Adam: Were there some recent cases on this? In any event, even if the PCA were to allow lay irregular preaching, it would still be good for particular sessions to have a right understanding of preaching so that they stick with the correct approach.


----------



## brymaes (Oct 4, 2006)

> Can you see that there is a world of difference between electing office-bearers to act in your interests, and electing office-bearers who will elect other men to act in your interests?



How does this apply to pulpit supply? Should a congregation vote on who will preach during a pastor's vacation or time away at presbytery, etc.? In my experience, a session chooses the supply without overt input from the congregation. Are they not, in this case, electing another man to act in their interest?


----------



## jaybird0827 (Oct 5, 2006)

> _Originally posted by theologae_
> How does this apply to pulpit supply?
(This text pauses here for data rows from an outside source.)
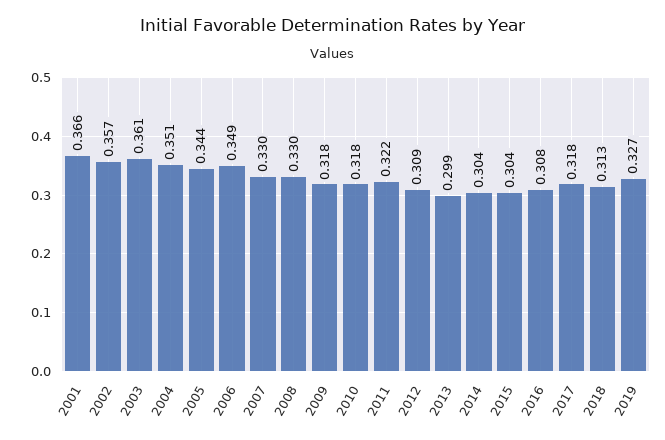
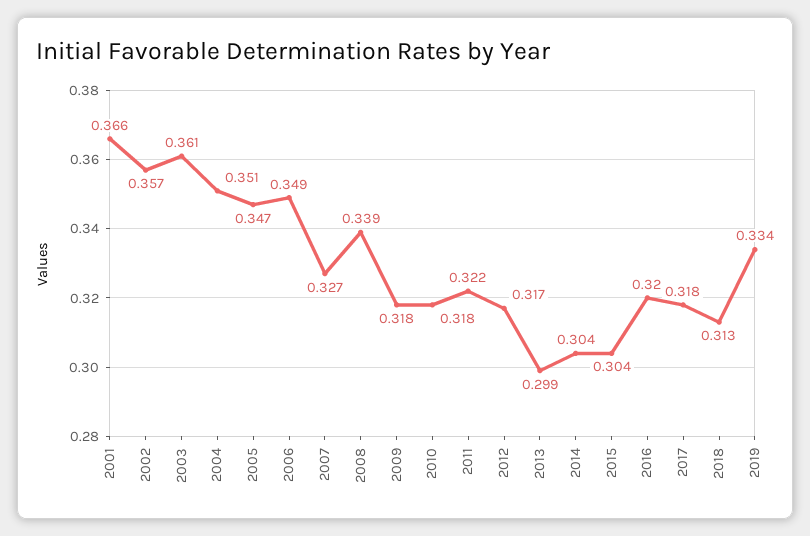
2005: 0.344 -> 0.347
2007: 0.33 -> 0.327
2008: 0.33 -> 0.339
2012: 0.309 -> 0.317
2016: 0.308 -> 0.32
2019: 0.327 -> 0.334

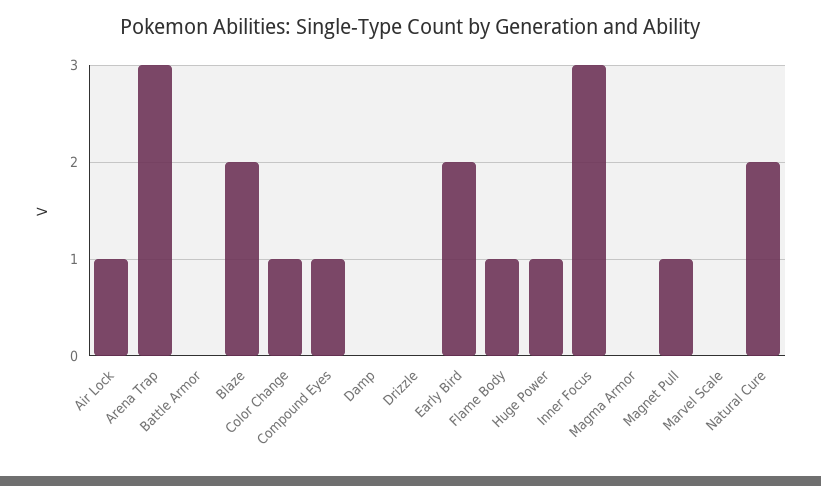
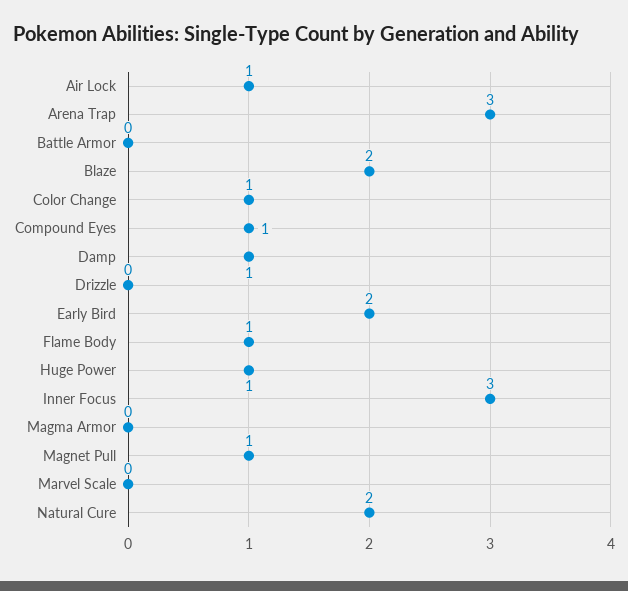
Damp: 0 -> 1

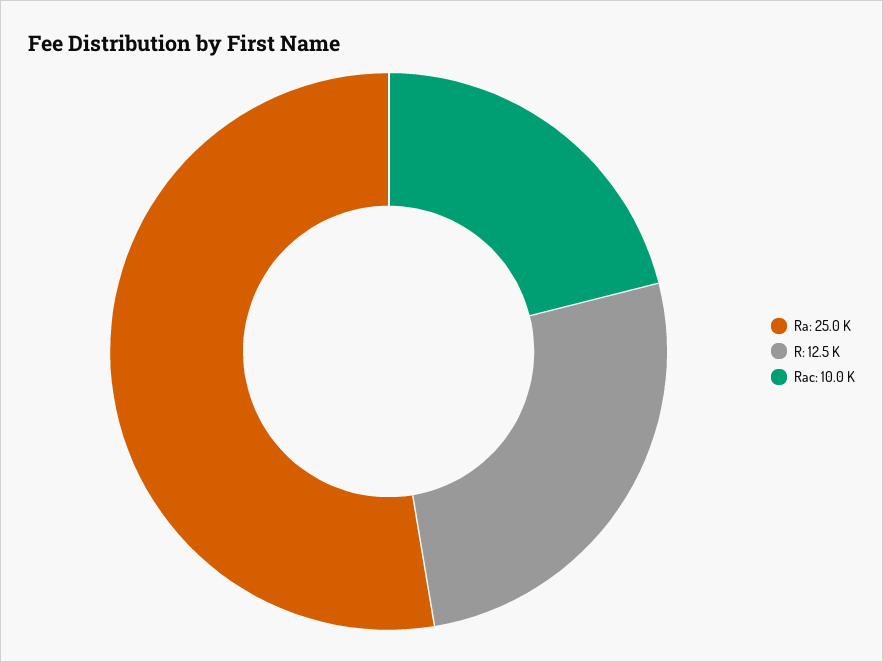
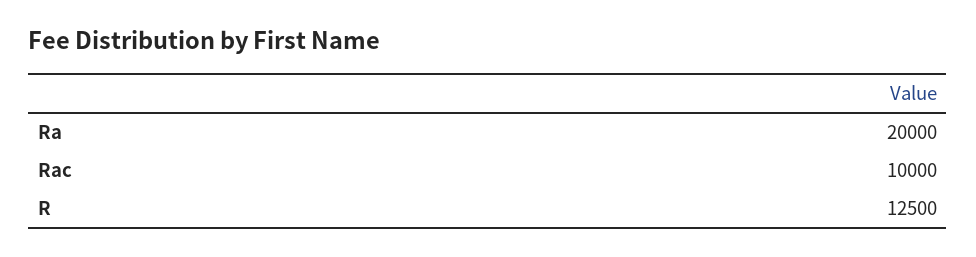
Ra: 25000 -> 20000

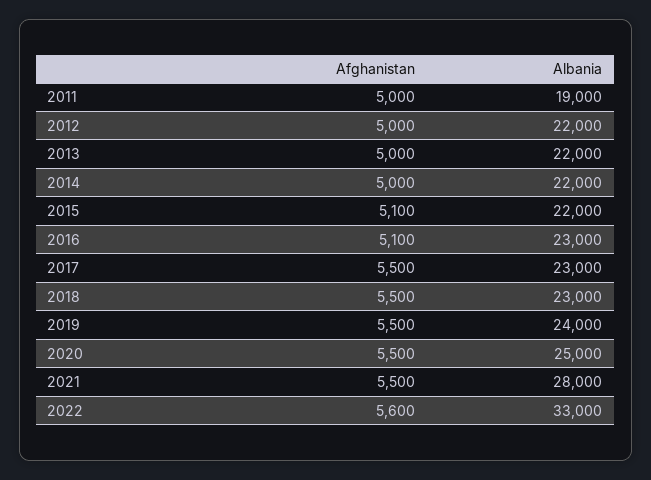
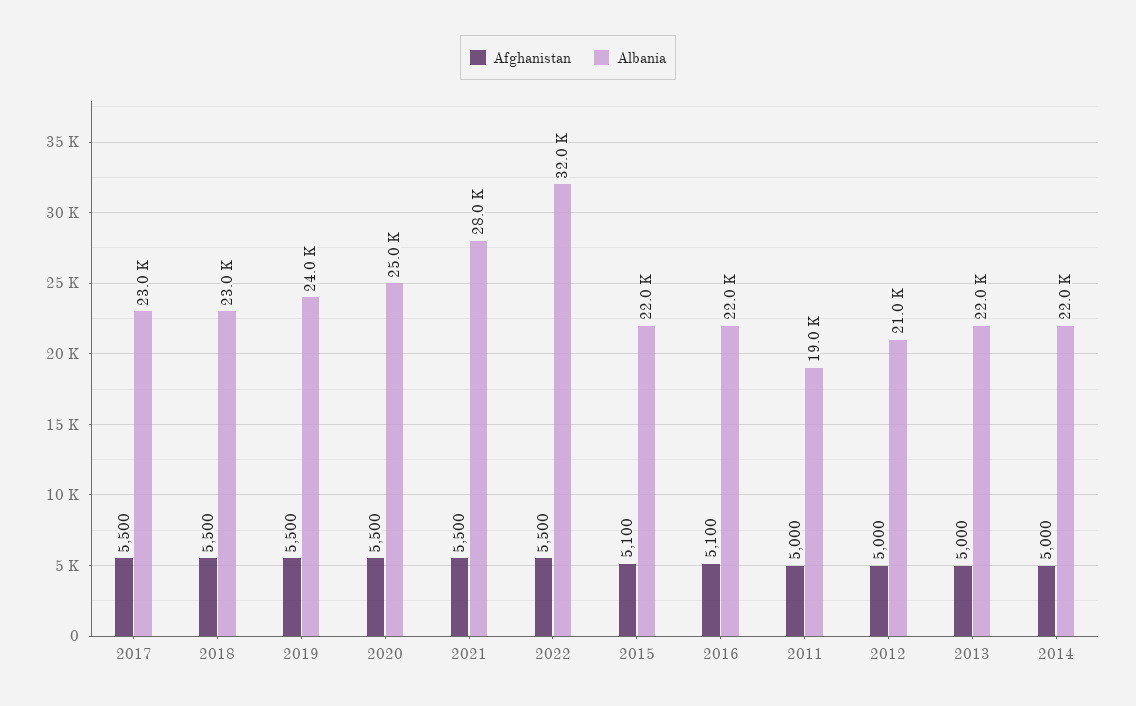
Albania, 2012: 22000 -> 21000
Albania, 2016: 23000 -> 22000
Afghanistan, 2022: 5600 -> 5500
Albania, 2022: 33000 -> 32000

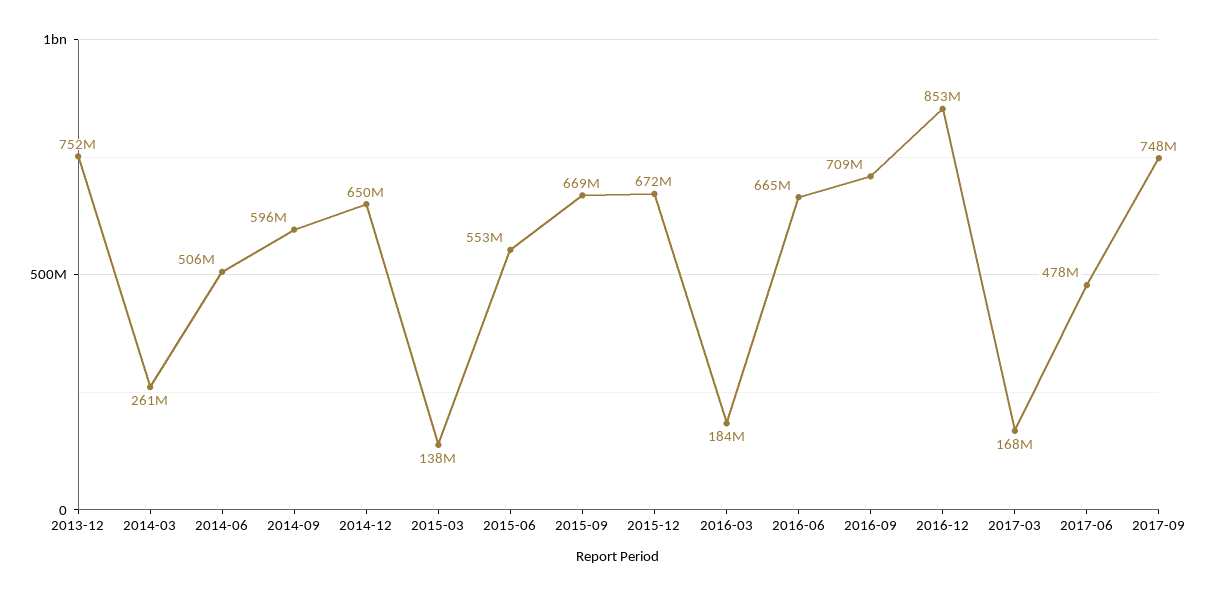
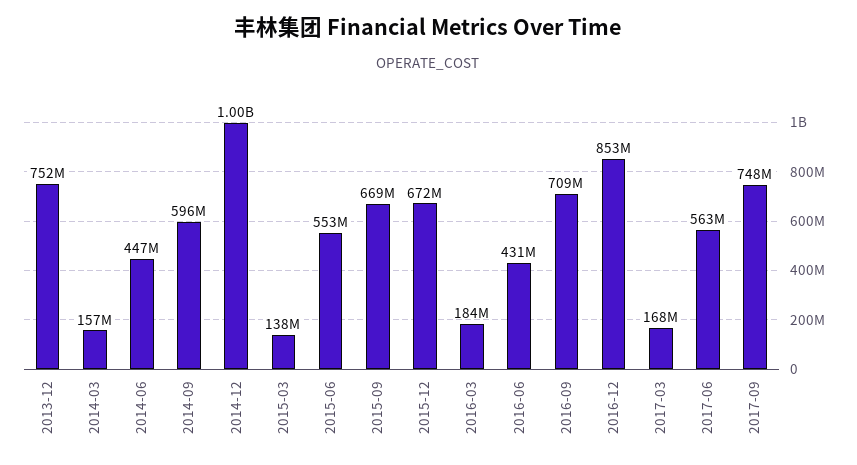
2014-03: 261000000 -> 157000000
2014-06: 506000000 -> 447000000
2014-12: 650000000 -> 1000000000
2016-06: 665000000 -> 431000000
2017-06: 478000000 -> 563000000

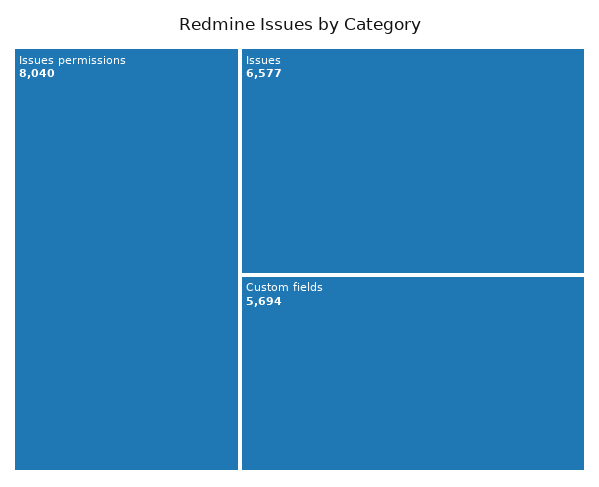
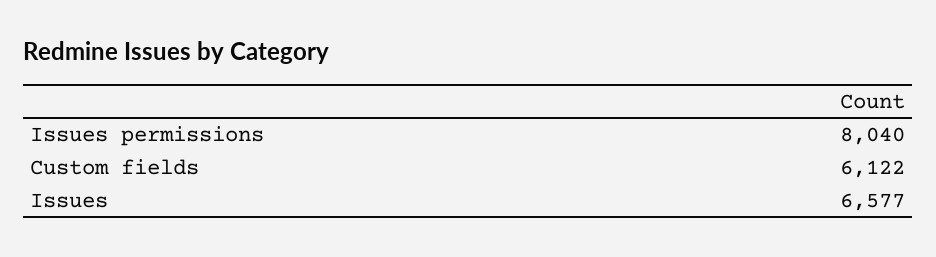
Custom fields: 5694 -> 6122

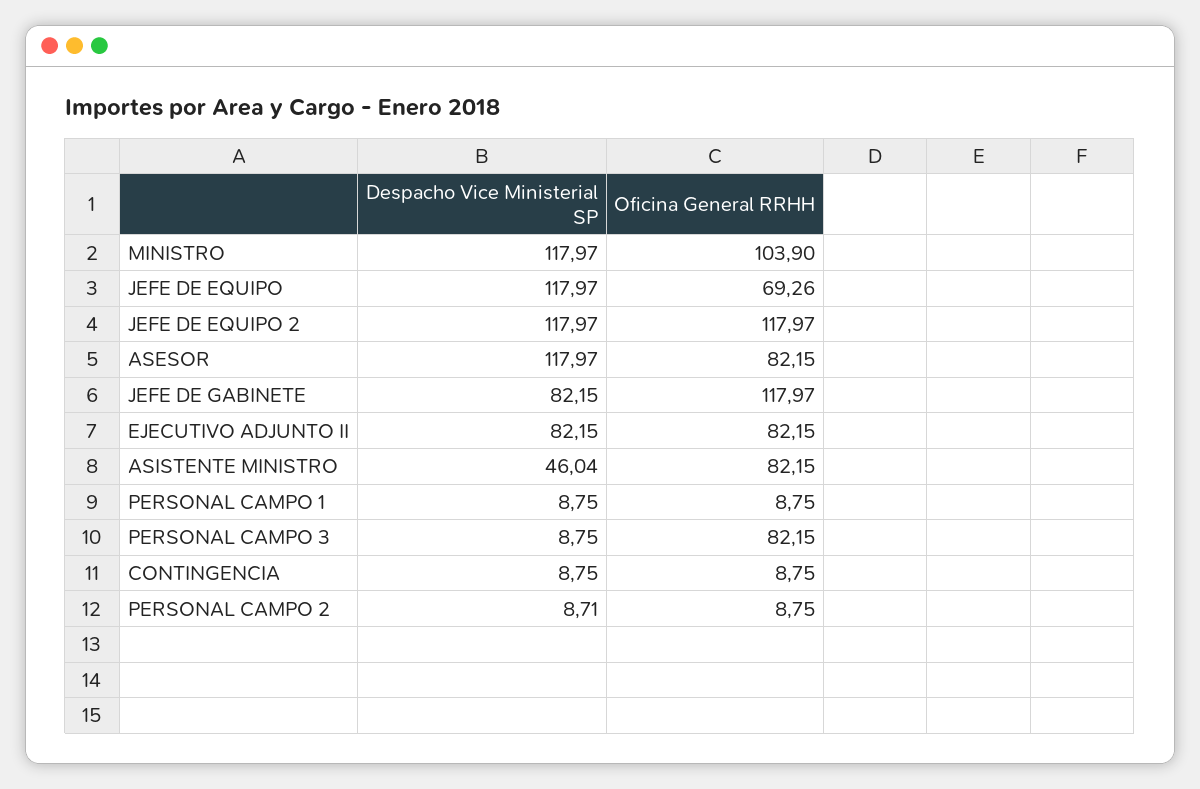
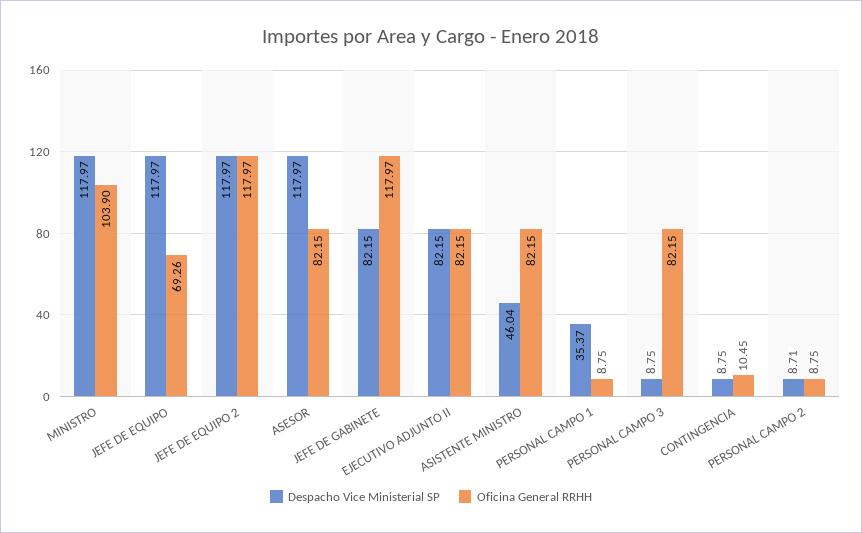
Despacho Vice Ministerial SP, PERSONAL CAMPO 1: 8.75 -> 35.37
Oficina General RRHH, CONTINGENCIA: 8.75 -> 10.45

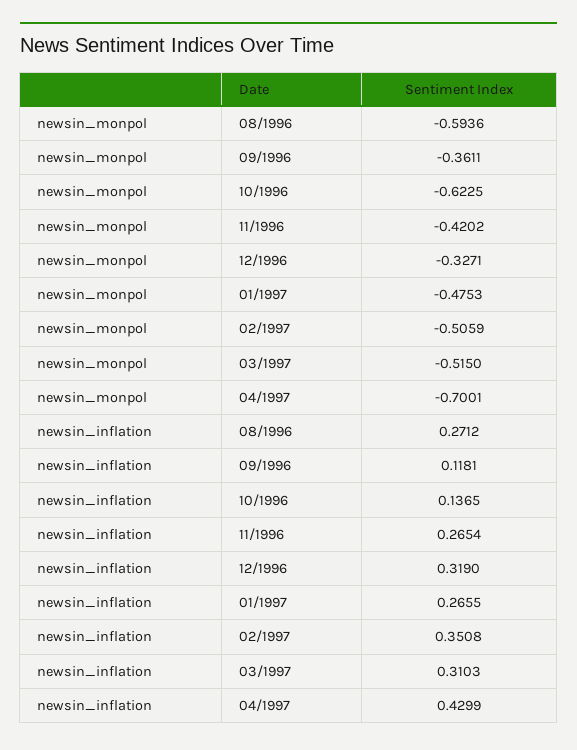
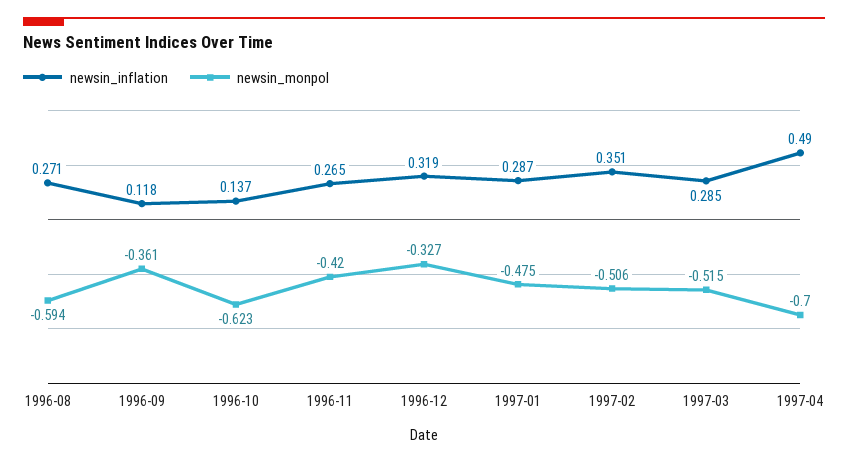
newsin_inflation, 01/1997: 0.2655 -> 0.287
newsin_inflation, 03/1997: 0.3103 -> 0.285
newsin_inflation, 04/1997: 0.4299 -> 0.49

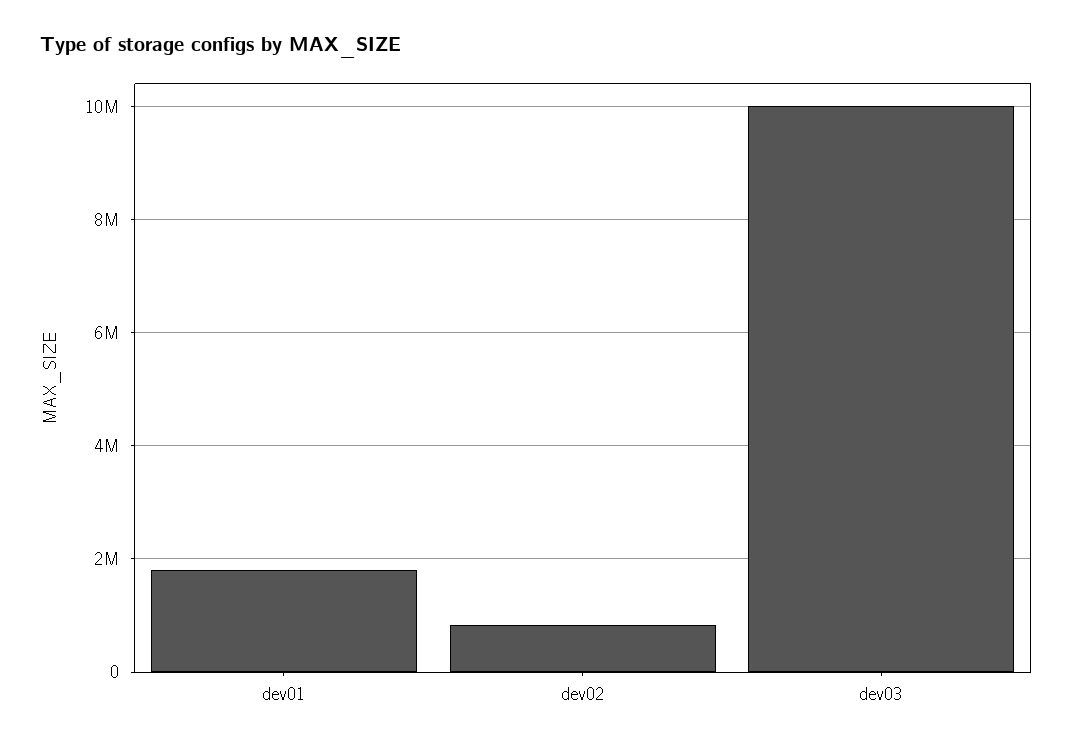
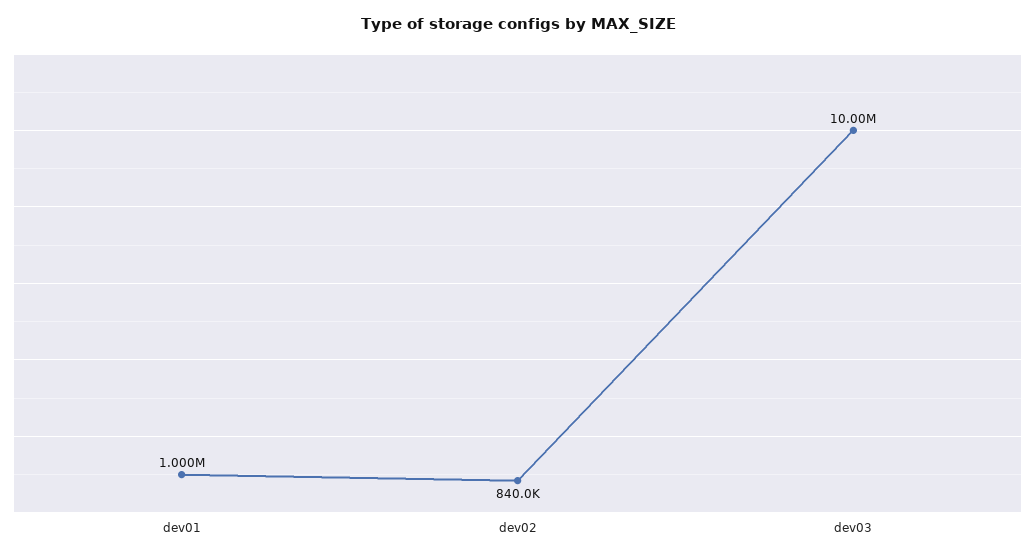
dev01: 1800000 -> 1000000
Should a congregation vote on who will preach during a pastor's vacation or time away at presbytery, etc.? In my experience, a session chooses the supply without overt input from the congregation. Are they not, in this case, electing another man to act in their interest?



No, I don't agree with that. The responsibility of the spiritual welfare of the congregation rests with the Session. That means that the Session guards the pulpit.

The heads of households (males) who have direct responsibility to shepherd those under them also go to the Session and express their concerns if they have reason to believe that the supply is inadequate, incompetant or inappropriate.


----------



## brymaes (Oct 6, 2006)

> _Originally posted by jaybird0827_
> No, I don't agree with that. The responsibility of the spiritual welfare of the congregation rests with the Session. That means that the Session guards the pulpit.
> 
> The heads of households (males) who have direct responsibility to shepherd those under them also go to the Session and express their concerns if they have reason to believe that the supply is inadequate, incompetant or inappropriate.



Right. So why is this different than a Session granting authority on a one time basis to an unordained man to preach? The heads of household have the same prerogative to approach the Session if this man's ministry is inadequate.

And what is the difference -- the real, substantial difference -- between _preaching_ and _exhorting_?

[Edited on 10-5-2006 by theologae]


----------



## Scott (Oct 6, 2006)

Kevin: Is there any way to get your friends paper?


----------